Atividades >>
**A)** Pode reproduzir, do texto sobre o PJ-e, tudo o que vai de "Até o momento, os" até "na Justiça Brasileira."?
**B)** Como prossegue o texto sobre o PJ-e depois da última frase apresentada? Dê a continuação.

======== Trecho do texto ========

Me refiro a falta de padronização; tanto de procedimentos, quanto de serviços disponibilizados pelos sistemas; pouca ou nenhuma interoperabilidade das aplicações; custos altos devido à mescla de tecnologias dentro do judiciário, o que obriga aos tribunais a manter largas equipes de manutenção, demandando especialistas de diversas linguagens de programação, bancos de dados. Além de falta de padronização das normas de organização judiciária e de rotinas sistêmicas que guiam de forma diversa, práticas simples como transmissão de peças eletrônicas, o que acarretam grande dificuldade de aprendizado para aqueles que já possuem natural dificuldade em lidar com tecnologia.
Até o momento, os Tribunais que já tem o PJ-e implantado são:
TRF3 (JFSP), TRF5 (2o grau e JFSE, JFAL, JFPE, JFPB, JFRN, JFCE), TJPE, TJPB, TJMT, TRT12
Os Tribunais que estão em via de implantação do PJ-e já confirmados são: Todos os demais TRTs e TST, TRF3 (JFMS), TJMG, TJSE e TJDFT
Os tribunais que estão em processo de análise do sistema são:
20 Tribunais de Justiça Estadual, 5 Tribunais Regionais Federais e 2 Tribunais Militares
Como se vê, mais da metade dos Tribunais Brasileiros já estão fazendo uso do PJ-e. Até então, eu sempre mantive uma postura cética quanto a adoção de um sistema único de processo eletrônico na Justiça Brasileira.

======== Dados fornecidos ========

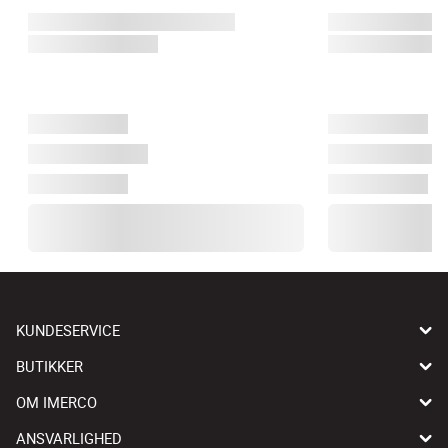
KUNDESERVICE
BUTIKKER
OM IMERCO
ANSVARLIGHED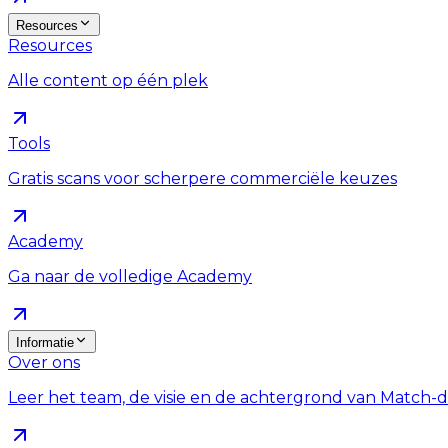
Resources
Resources
Alle content op één plek
Tools
Gratis scans voor scherpere commerciële keuzes
Academy
Ga naar de volledige Academy
Informatie
Over ons
Leer het team, de visie en de achtergrond van Match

========

Resultados esperados >>
**A)**
Até o momento, os Tribunais que já tem o PJ-e implantado são:
TRF3 (JFSP), TRF5 (2o grau e JFSE, JFAL, JFPE, JFPB, JFRN, JFCE), TJPE, TJPB, TJMT, TRT12
Os Tribunais que estão em via de implantação do PJ-e já confirmados são: Todos os demais TRTs e TST, TRF3 (JFMS), TJMG, TJSE e TJDFT
Os tribunais que estão em processo de análise do sistema são:
20 Tribunais de Justiça Estadual, 5 Tribunais Regionais Federais e 2 Tribunais Militares
Como se vê, mais da metade dos Tribunais Brasileiros já estão fazendo uso do PJ-e. Até então, eu sempre mantive uma postura cética quanto a adoção de um sistema único de processo eletrônico na Justiça Brasileira.

**B)**
No meu entender, o máximo que poderia ser alcançado, seria a interoperabilidade de dados, ou seja, a troca de informações digitais entre os tribunais, evitando-se o retrabalho.
Cumpre salientar ainda que, considerando que o sistema de licenciamento do código fonte do PJe tenha sido adotado pelo regime de software livre, espera-se que o CNJ possa ceder o código fonte para empresas que possam aprimorá-lo e desenvolver outros aplicativos derivados para gerar mais funcionalidades quanto ao gerenciamento dos autos digitais, permanecendo as cláusulas que possibilitam o compartilhamento do conhecimento.
Por estes motivos que ouso pensar diferente, tendo adquirido confiança que o PJ-e, possa vir a ser o sistema construído com o objetivo de ser de fato um instrumento que permita atingir o fim máximo da Justiça perante a sociedade, ou seja: a solução célere. Pois como já dizia Ruy Barbosa na sua obra clássica Oração aos moços: “Mas justiça atrasada não é justiça, senão injustiça qualificada e manifesta. Porque a dilação ilegal nas mãos do julgador contraria o direito das partes, e, assim, as lesa no patrimônio, honra e liberdade.”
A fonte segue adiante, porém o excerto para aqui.